The problem: Print the records below exactly, with no pictures.

Data for processing:
********************

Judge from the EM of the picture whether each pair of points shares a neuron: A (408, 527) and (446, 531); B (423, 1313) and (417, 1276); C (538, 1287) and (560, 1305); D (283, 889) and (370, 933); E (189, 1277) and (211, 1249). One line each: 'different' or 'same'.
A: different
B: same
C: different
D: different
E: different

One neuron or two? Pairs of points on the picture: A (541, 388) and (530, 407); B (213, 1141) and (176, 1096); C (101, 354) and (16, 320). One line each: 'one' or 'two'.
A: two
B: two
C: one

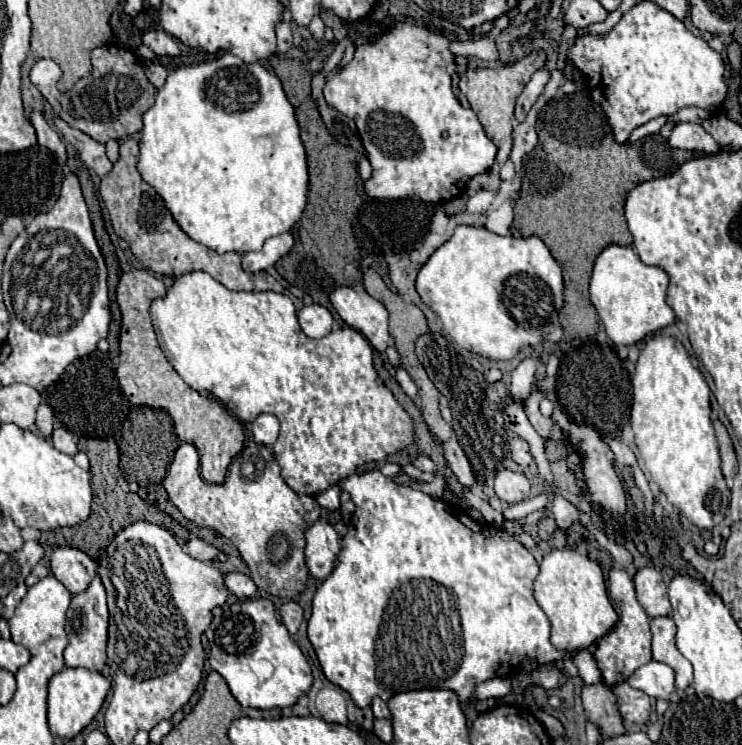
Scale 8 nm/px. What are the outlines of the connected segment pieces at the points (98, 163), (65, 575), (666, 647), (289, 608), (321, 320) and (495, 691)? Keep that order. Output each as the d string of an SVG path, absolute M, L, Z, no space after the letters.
M54 116L52 122L54 122L58 134L62 136L62 140L64 140L66 144L70 144L70 146L78 152L80 160L82 160L90 170L94 170L100 178L106 176L106 174L112 170L112 162L106 158L106 148L104 148L104 144L96 142L94 138L90 138L88 134L84 134L84 132L80 132L80 130L70 128L70 126L64 124L58 116Z
M62 546L50 556L50 572L66 586L66 590L76 596L84 592L90 580L96 576L98 564L78 548Z
M670 616L650 620L652 630L652 660L668 664L676 672L676 688L684 690L692 682L692 664L678 652L674 644L676 624Z
M286 602L286 604L282 604L280 616L282 616L282 622L286 624L288 632L294 636L298 632L298 628L300 628L302 620L304 620L304 612L298 606L298 602Z
M310 304L298 312L298 322L308 338L322 338L332 330L334 318L324 306Z
M492 678L474 686L472 698L502 698L510 692L510 682L506 678Z

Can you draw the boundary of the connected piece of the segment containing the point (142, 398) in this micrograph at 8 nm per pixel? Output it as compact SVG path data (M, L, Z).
M130 270L120 276L116 298L122 312L122 328L120 328L120 352L118 352L116 376L124 396L132 406L162 408L172 416L178 438L198 448L202 478L206 482L220 484L224 482L228 464L244 446L244 430L240 420L236 420L236 416L226 412L226 408L192 390L162 354L162 348L156 342L148 308L150 302L158 296L164 296L164 292L166 286L150 270Z

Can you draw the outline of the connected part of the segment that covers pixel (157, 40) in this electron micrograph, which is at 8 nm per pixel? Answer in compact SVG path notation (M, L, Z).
M148 30L142 36L142 44L148 46L158 56L176 56L180 52L178 42L164 30Z

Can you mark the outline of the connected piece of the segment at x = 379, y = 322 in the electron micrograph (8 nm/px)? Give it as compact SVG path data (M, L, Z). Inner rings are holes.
M362 284L340 286L330 294L330 302L338 316L356 332L360 332L374 350L384 358L384 350L390 346L388 312L384 304L368 296Z

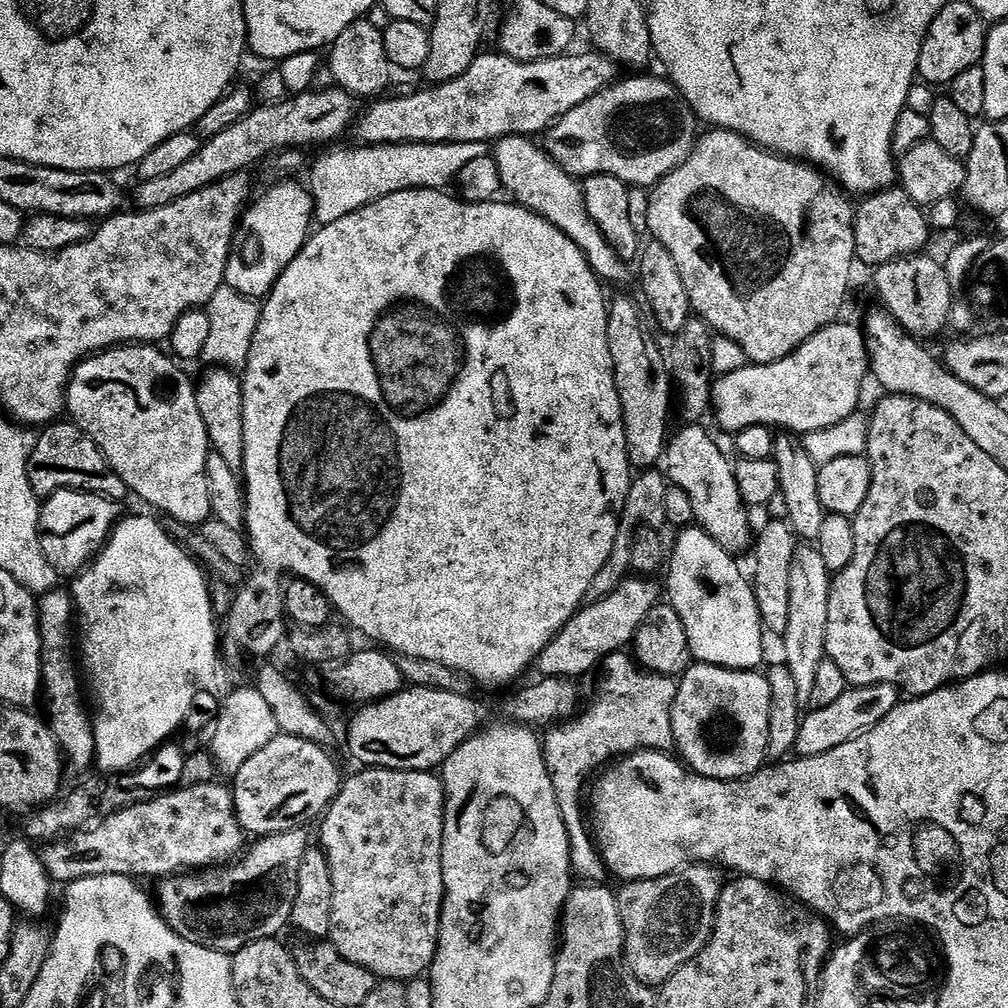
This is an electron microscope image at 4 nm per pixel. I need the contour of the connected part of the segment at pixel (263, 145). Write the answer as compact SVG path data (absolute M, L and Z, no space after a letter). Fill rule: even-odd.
M328 86L325 92L316 91L301 92L280 103L265 103L263 106L253 107L240 121L222 130L216 137L205 139L198 154L194 154L190 162L178 166L178 170L163 178L143 181L136 192L135 207L147 210L170 206L178 198L186 198L206 186L218 183L222 178L243 173L248 170L244 168L274 155L275 152L283 153L285 150L296 150L292 148L308 148L311 144L331 145L336 142L331 140L338 139L351 124L353 127L357 119L357 97L335 86Z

********************

Expected answer:
Judge from the EM of the picture whether each pair of points shares a neuron: A (408, 527) and (446, 531); B (423, 1313) and (417, 1276); C (538, 1287) and (560, 1305); D (283, 889) and (370, 933); E (189, 1277) and (211, 1249). One line each: 'different' or 'same'.
A: different
B: same
C: different
D: different
E: different

One neuron or two? Pairs of points on the picture: A (541, 388) and (530, 407); B (213, 1141) and (176, 1096); C (101, 354) and (16, 320). One line each: 'one' or 'two'.
A: two
B: two
C: one

Scale 8 nm/px. What are the outlines of the connected segment pieces at the points (98, 163), (65, 575), (666, 647), (289, 608), (321, 320) and (495, 691)? Keep that order. Output each as the d string of an SVG path, absolute M, L, Z, no space after the letters.
M54 116L52 122L54 122L58 134L62 136L62 140L64 140L66 144L70 144L70 146L78 152L80 160L82 160L90 170L94 170L100 178L106 176L106 174L112 170L112 162L106 158L106 148L104 148L104 144L96 142L94 138L90 138L88 134L84 134L84 132L80 132L80 130L70 128L70 126L64 124L58 116Z
M62 546L50 556L50 572L66 586L66 590L76 596L84 592L90 580L96 576L98 564L78 548Z
M670 616L650 620L652 630L652 660L668 664L676 672L676 688L684 690L692 682L692 664L678 652L674 644L676 624Z
M286 602L286 604L282 604L280 616L282 616L282 622L286 624L288 632L294 636L298 632L298 628L300 628L302 620L304 620L304 612L298 606L298 602Z
M310 304L298 312L298 322L308 338L322 338L332 330L334 318L324 306Z
M492 678L474 686L472 698L502 698L510 692L510 682L506 678Z

Can you draw the boundary of the connected piece of the segment containing the point (142, 398) in this micrograph at 8 nm per pixel? Output it as compact SVG path data (M, L, Z).
M130 270L120 276L116 298L122 312L122 328L120 328L120 352L118 352L116 376L124 396L132 406L162 408L172 416L178 438L198 448L202 478L206 482L220 484L224 482L228 464L244 446L244 430L240 420L236 420L236 416L226 412L226 408L192 390L162 354L162 348L156 342L148 308L150 302L158 296L164 296L164 292L166 286L150 270Z

Can you draw the outline of the connected part of the segment that covers pixel (157, 40) in this electron micrograph, which is at 8 nm per pixel? Answer in compact SVG path notation (M, L, Z).
M148 30L142 36L142 44L148 46L158 56L176 56L180 52L178 42L164 30Z

Can you mark the outline of the connected piece of the segment at x = 379, y = 322 in the electron micrograph (8 nm/px)? Give it as compact SVG path data (M, L, Z). Inner rings are holes.
M362 284L340 286L330 294L330 302L338 316L356 332L360 332L374 350L384 358L384 350L390 346L388 312L384 304L368 296Z

This is an electron microscope image at 4 nm per pixel. I need the contour of the connected part of the segment at pixel (263, 145). Write the answer as compact SVG path data (absolute M, L and Z, no space after a letter). Fill rule: even-odd.
M328 86L325 92L316 91L301 92L280 103L265 103L263 106L253 107L240 121L222 130L216 137L205 139L198 154L194 154L190 162L178 166L178 170L163 178L143 181L136 192L135 207L147 210L170 206L178 198L186 198L206 186L218 183L222 178L243 173L248 170L244 168L274 155L275 152L283 153L285 150L296 150L292 148L308 148L311 144L331 145L336 142L331 140L338 139L351 124L353 127L357 119L357 97L335 86Z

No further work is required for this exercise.